=== Section Start ===

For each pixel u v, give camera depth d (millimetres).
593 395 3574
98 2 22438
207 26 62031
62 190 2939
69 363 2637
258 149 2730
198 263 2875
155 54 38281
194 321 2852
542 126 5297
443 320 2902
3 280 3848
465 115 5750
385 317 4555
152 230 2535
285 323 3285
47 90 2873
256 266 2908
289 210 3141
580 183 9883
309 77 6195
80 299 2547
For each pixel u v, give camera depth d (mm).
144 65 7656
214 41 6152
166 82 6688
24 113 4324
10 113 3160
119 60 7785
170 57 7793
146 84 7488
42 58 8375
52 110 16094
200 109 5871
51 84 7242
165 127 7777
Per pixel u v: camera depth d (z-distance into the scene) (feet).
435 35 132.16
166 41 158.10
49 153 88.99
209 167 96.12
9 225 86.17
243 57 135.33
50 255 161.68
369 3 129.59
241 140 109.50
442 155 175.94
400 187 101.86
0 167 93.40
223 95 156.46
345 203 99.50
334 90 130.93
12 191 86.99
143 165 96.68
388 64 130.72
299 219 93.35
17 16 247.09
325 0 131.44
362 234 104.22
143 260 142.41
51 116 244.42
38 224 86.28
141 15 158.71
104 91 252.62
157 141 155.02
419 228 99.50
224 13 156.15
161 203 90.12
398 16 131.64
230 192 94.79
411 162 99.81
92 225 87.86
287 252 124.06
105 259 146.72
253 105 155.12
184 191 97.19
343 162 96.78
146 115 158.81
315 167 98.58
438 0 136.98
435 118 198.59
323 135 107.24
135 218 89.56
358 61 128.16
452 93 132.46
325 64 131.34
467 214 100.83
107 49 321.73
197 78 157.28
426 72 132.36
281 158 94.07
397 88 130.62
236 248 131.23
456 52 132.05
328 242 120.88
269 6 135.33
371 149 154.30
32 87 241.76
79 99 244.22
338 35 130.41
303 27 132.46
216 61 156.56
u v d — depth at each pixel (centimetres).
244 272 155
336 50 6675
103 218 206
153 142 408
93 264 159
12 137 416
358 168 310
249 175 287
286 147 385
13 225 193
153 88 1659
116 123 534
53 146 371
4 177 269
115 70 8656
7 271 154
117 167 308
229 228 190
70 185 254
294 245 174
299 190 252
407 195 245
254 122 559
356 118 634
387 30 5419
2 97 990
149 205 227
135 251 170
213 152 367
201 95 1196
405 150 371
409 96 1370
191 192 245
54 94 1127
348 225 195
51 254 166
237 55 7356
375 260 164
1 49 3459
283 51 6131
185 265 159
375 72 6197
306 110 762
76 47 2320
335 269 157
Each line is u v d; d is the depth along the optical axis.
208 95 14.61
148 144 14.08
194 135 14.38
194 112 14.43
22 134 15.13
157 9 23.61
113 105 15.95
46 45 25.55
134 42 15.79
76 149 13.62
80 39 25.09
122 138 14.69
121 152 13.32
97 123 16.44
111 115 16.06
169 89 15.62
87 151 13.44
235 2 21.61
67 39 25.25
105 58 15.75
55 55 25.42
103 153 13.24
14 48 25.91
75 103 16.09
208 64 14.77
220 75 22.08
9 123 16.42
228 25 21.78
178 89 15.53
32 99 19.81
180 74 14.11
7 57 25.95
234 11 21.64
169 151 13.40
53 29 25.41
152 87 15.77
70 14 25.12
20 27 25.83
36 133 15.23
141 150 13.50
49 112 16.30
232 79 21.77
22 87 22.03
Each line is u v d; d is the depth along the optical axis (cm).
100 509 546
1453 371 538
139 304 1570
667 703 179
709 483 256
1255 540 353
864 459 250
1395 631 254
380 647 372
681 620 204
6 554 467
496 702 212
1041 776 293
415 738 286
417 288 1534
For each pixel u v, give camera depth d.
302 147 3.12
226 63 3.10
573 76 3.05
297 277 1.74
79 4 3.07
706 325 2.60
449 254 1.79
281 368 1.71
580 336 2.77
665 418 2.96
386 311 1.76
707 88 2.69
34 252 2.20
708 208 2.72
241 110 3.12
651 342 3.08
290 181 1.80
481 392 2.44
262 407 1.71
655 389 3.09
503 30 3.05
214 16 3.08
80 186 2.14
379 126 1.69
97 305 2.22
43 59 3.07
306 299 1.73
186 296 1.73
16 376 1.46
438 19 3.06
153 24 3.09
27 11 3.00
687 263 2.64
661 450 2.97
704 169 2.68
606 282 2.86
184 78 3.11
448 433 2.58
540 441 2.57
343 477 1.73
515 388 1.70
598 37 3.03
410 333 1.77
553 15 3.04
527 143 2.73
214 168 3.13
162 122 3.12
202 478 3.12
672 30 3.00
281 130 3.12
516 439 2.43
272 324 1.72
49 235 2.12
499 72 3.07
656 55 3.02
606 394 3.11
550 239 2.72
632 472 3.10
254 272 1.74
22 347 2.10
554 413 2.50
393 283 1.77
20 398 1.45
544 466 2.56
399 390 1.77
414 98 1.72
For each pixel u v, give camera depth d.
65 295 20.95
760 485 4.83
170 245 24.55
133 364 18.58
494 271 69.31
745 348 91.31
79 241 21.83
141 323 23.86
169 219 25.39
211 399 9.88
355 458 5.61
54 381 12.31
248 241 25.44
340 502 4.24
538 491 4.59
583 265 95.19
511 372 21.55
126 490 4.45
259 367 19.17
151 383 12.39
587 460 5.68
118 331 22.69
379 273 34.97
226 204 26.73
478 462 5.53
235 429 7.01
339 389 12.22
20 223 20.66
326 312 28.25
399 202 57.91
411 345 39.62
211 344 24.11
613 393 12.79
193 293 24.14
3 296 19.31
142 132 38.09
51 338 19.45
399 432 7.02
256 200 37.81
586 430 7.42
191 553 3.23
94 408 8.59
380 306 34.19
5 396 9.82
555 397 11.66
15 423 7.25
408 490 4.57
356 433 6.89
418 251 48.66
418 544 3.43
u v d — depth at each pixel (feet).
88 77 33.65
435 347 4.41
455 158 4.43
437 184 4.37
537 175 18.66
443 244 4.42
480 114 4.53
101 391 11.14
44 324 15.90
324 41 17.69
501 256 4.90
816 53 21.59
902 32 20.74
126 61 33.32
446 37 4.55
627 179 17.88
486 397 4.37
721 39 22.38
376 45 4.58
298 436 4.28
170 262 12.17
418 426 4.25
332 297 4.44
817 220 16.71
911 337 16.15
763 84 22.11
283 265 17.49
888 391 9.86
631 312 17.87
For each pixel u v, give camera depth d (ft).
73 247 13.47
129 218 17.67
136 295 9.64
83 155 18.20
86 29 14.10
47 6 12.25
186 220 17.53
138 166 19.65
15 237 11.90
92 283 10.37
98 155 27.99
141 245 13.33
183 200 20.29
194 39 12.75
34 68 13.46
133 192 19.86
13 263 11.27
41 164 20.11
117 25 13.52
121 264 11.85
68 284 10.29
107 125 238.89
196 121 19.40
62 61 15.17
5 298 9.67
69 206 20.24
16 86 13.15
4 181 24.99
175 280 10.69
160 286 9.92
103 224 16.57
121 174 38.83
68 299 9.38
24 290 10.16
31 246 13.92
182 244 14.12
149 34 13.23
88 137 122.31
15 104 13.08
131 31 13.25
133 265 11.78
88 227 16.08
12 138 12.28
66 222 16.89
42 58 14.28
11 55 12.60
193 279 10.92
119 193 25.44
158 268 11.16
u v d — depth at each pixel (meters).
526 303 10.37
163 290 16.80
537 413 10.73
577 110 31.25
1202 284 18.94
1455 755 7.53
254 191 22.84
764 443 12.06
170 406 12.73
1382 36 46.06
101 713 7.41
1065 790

=== Section End ===

• _REQUIRED ACTION_: Quote each line of the data above exactly as written.

• _REPLY TO THE EXERCISE_:
For each pixel u v, give camera depth d (millimetres).
593 395 3574
98 2 22438
207 26 62031
62 190 2939
69 363 2637
258 149 2730
198 263 2875
155 54 38281
194 321 2852
542 126 5297
443 320 2902
3 280 3848
465 115 5750
385 317 4555
152 230 2535
285 323 3285
47 90 2873
256 266 2908
289 210 3141
580 183 9883
309 77 6195
80 299 2547
For each pixel u v, give camera depth d (mm).
144 65 7656
214 41 6152
166 82 6688
24 113 4324
10 113 3160
119 60 7785
170 57 7793
146 84 7488
42 58 8375
52 110 16094
200 109 5871
51 84 7242
165 127 7777
Per pixel u v: camera depth d (z-distance into the scene) (feet).
435 35 132.16
166 41 158.10
49 153 88.99
209 167 96.12
9 225 86.17
243 57 135.33
50 255 161.68
369 3 129.59
241 140 109.50
442 155 175.94
400 187 101.86
0 167 93.40
223 95 156.46
345 203 99.50
334 90 130.93
12 191 86.99
143 165 96.68
388 64 130.72
299 219 93.35
17 16 247.09
325 0 131.44
362 234 104.22
143 260 142.41
51 116 244.42
38 224 86.28
141 15 158.71
104 91 252.62
157 141 155.02
419 228 99.50
224 13 156.15
161 203 90.12
398 16 131.64
230 192 94.79
411 162 99.81
92 225 87.86
287 252 124.06
105 259 146.72
253 105 155.12
184 191 97.19
343 162 96.78
146 115 158.81
315 167 98.58
438 0 136.98
435 118 198.59
323 135 107.24
135 218 89.56
358 61 128.16
452 93 132.46
325 64 131.34
467 214 100.83
107 49 321.73
197 78 157.28
426 72 132.36
281 158 94.07
397 88 130.62
236 248 131.23
456 52 132.05
328 242 120.88
269 6 135.33
371 149 154.30
32 87 241.76
79 99 244.22
338 35 130.41
303 27 132.46
216 61 156.56
u v d — depth at each pixel (centimetres).
244 272 155
336 50 6675
103 218 206
153 142 408
93 264 159
12 137 416
358 168 310
249 175 287
286 147 385
13 225 193
153 88 1659
116 123 534
53 146 371
4 177 269
115 70 8656
7 271 154
117 167 308
229 228 190
70 185 254
294 245 174
299 190 252
407 195 245
254 122 559
356 118 634
387 30 5419
2 97 990
149 205 227
135 251 170
213 152 367
201 95 1196
405 150 371
409 96 1370
191 192 245
54 94 1127
348 225 195
51 254 166
237 55 7356
375 260 164
1 49 3459
283 51 6131
185 265 159
375 72 6197
306 110 762
76 47 2320
335 269 157
Each line is u v d; d is the depth along the optical axis.
208 95 14.61
148 144 14.08
194 135 14.38
194 112 14.43
22 134 15.13
157 9 23.61
113 105 15.95
46 45 25.55
134 42 15.79
76 149 13.62
80 39 25.09
122 138 14.69
121 152 13.32
97 123 16.44
111 115 16.06
169 89 15.62
87 151 13.44
235 2 21.61
67 39 25.25
105 58 15.75
55 55 25.42
103 153 13.24
14 48 25.91
75 103 16.09
208 64 14.77
220 75 22.08
9 123 16.42
228 25 21.78
178 89 15.53
32 99 19.81
180 74 14.11
7 57 25.95
234 11 21.64
169 151 13.40
53 29 25.41
152 87 15.77
70 14 25.12
20 27 25.83
36 133 15.23
141 150 13.50
49 112 16.30
232 79 21.77
22 87 22.03
Each line is u v d; d is the depth along the optical axis (cm).
100 509 546
1453 371 538
139 304 1570
667 703 179
709 483 256
1255 540 353
864 459 250
1395 631 254
380 647 372
681 620 204
6 554 467
496 702 212
1041 776 293
415 738 286
417 288 1534
For each pixel u v, give camera depth d.
302 147 3.12
226 63 3.10
573 76 3.05
297 277 1.74
79 4 3.07
706 325 2.60
449 254 1.79
281 368 1.71
580 336 2.77
665 418 2.96
386 311 1.76
707 88 2.69
34 252 2.20
708 208 2.72
241 110 3.12
651 342 3.08
290 181 1.80
481 392 2.44
262 407 1.71
655 389 3.09
503 30 3.05
214 16 3.08
80 186 2.14
379 126 1.69
97 305 2.22
43 59 3.07
306 299 1.73
186 296 1.73
16 376 1.46
438 19 3.06
153 24 3.09
27 11 3.00
687 263 2.64
661 450 2.97
704 169 2.68
606 282 2.86
184 78 3.11
448 433 2.58
540 441 2.57
343 477 1.73
515 388 1.70
598 37 3.03
410 333 1.77
553 15 3.04
527 143 2.73
214 168 3.13
162 122 3.12
202 478 3.12
672 30 3.00
281 130 3.12
516 439 2.43
272 324 1.72
49 235 2.12
499 72 3.07
656 55 3.02
606 394 3.11
550 239 2.72
632 472 3.10
254 272 1.74
22 347 2.10
554 413 2.50
393 283 1.77
20 398 1.45
544 466 2.56
399 390 1.77
414 98 1.72
For each pixel u v, give camera depth d.
65 295 20.95
760 485 4.83
170 245 24.55
133 364 18.58
494 271 69.31
745 348 91.31
79 241 21.83
141 323 23.86
169 219 25.39
211 399 9.88
355 458 5.61
54 381 12.31
248 241 25.44
340 502 4.24
538 491 4.59
583 265 95.19
511 372 21.55
126 490 4.45
259 367 19.17
151 383 12.39
587 460 5.68
118 331 22.69
379 273 34.97
226 204 26.73
478 462 5.53
235 429 7.01
339 389 12.22
20 223 20.66
326 312 28.25
399 202 57.91
411 345 39.62
211 344 24.11
613 393 12.79
193 293 24.14
3 296 19.31
142 132 38.09
51 338 19.45
399 432 7.02
256 200 37.81
586 430 7.42
191 553 3.23
94 408 8.59
380 306 34.19
5 396 9.82
555 397 11.66
15 423 7.25
408 490 4.57
356 433 6.89
418 251 48.66
418 544 3.43
u v d — depth at each pixel (feet).
88 77 33.65
435 347 4.41
455 158 4.43
437 184 4.37
537 175 18.66
443 244 4.42
480 114 4.53
101 391 11.14
44 324 15.90
324 41 17.69
501 256 4.90
816 53 21.59
902 32 20.74
126 61 33.32
446 37 4.55
627 179 17.88
486 397 4.37
721 39 22.38
376 45 4.58
298 436 4.28
170 262 12.17
418 426 4.25
332 297 4.44
817 220 16.71
911 337 16.15
763 84 22.11
283 265 17.49
888 391 9.86
631 312 17.87
For each pixel u v, give camera depth d (ft).
73 247 13.47
129 218 17.67
136 295 9.64
83 155 18.20
86 29 14.10
47 6 12.25
186 220 17.53
138 166 19.65
15 237 11.90
92 283 10.37
98 155 27.99
141 245 13.33
183 200 20.29
194 39 12.75
34 68 13.46
133 192 19.86
13 263 11.27
41 164 20.11
117 25 13.52
121 264 11.85
68 284 10.29
107 125 238.89
196 121 19.40
62 61 15.17
5 298 9.67
69 206 20.24
16 86 13.15
4 181 24.99
175 280 10.69
160 286 9.92
103 224 16.57
121 174 38.83
68 299 9.38
24 290 10.16
31 246 13.92
182 244 14.12
149 34 13.23
88 137 122.31
15 104 13.08
131 31 13.25
133 265 11.78
88 227 16.08
12 138 12.28
66 222 16.89
42 58 14.28
11 55 12.60
193 279 10.92
119 193 25.44
158 268 11.16
u v d — depth at each pixel (meters).
526 303 10.37
163 290 16.80
537 413 10.73
577 110 31.25
1202 284 18.94
1455 755 7.53
254 191 22.84
764 443 12.06
170 406 12.73
1382 36 46.06
101 713 7.41
1065 790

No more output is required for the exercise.